Closed GitHubGeniusOverlord closed 1 year ago
We currently don't have a nice way of doing it. That's something we would like to have, but it still didn't have a good consensus of what should be considered 'continuing training' for example:
You can do something like this though, if you don't care about optimizer state. Otherwise the recommended way is to use a the resume from checkpoint callback and checkpoint the model state that you want to recover from.
library(luz)
library(torch)
model <- nn_module(
initialize = function() {
self$linear <- nn_linear(10, 1)
},
forward = function(x) {
self$linear(x)
}
)
fitted <- model %>%
setup(loss = nnf_mse_loss, optimizer = optim_adam) %>%
set_hparams() %>%
set_opt_hparams(lr = 0.01) %>%
fit(list(
torch_randn(10, 10),
torch_randn(100, 1)
))
model2 <- nn_module(
initialize = function(model) {
self$model <- model
},
forward = function(x) {
self$model(x)
}
)
fitted <- model2 %>%
setup(loss = nnf_mse_loss, optimizer = optim_adam) %>%
set_hparams(model = fitted$model) %>%
set_opt_hparams(lr = 0.01) %>%
fit(list(
torch_randn(10, 10),
torch_randn(100, 1)
))
I guess, this is outdated, as there are updates in luz on how to continue training.

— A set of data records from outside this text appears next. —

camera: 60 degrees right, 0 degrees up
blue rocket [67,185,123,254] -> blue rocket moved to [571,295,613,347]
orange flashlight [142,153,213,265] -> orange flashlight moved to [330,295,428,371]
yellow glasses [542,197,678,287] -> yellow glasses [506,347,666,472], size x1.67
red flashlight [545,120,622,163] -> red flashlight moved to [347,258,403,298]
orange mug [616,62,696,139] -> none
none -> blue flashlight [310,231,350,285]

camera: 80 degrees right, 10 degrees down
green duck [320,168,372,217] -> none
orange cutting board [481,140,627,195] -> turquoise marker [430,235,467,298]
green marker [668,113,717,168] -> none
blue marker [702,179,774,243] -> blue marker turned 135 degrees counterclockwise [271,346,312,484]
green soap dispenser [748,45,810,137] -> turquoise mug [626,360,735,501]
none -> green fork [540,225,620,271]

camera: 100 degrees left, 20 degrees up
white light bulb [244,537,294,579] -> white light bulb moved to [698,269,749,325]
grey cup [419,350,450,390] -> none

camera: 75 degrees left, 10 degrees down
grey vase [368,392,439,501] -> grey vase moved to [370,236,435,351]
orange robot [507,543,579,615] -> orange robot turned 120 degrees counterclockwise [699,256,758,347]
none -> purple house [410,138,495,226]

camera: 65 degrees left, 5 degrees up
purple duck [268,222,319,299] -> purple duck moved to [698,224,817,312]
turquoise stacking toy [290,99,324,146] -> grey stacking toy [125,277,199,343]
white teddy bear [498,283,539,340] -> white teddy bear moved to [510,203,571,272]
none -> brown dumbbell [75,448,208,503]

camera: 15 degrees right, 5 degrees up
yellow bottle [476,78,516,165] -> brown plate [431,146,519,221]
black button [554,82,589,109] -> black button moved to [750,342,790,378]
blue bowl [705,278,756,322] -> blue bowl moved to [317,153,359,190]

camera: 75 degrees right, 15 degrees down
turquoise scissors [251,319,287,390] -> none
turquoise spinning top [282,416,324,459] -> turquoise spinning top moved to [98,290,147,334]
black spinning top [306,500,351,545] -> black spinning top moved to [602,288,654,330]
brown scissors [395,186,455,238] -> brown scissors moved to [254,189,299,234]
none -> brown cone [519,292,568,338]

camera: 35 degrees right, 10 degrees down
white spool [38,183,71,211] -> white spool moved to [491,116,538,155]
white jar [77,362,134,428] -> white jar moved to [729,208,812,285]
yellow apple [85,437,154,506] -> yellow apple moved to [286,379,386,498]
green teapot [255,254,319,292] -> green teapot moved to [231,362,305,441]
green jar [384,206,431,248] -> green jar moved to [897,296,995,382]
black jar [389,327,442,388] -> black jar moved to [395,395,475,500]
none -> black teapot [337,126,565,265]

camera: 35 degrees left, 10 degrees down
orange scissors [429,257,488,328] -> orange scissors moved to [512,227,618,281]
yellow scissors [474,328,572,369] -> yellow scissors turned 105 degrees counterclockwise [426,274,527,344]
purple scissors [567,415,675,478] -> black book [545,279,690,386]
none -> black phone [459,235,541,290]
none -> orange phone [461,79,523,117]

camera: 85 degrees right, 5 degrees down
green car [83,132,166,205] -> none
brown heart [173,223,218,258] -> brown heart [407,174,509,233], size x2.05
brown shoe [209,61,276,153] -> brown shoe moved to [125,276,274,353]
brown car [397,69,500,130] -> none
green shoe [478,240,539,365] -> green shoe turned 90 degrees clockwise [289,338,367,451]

Closing therefore.
Hello!
I scanned to all the documents, but could not find anything on this. There is the callback, luz_callback_resume_from_checkpoint, which allows to continue from one certain checkpoint. But what if I just want to continue training from the latest state? How can this be done?
Maybe we could add an example for this to the documentation. Thank You!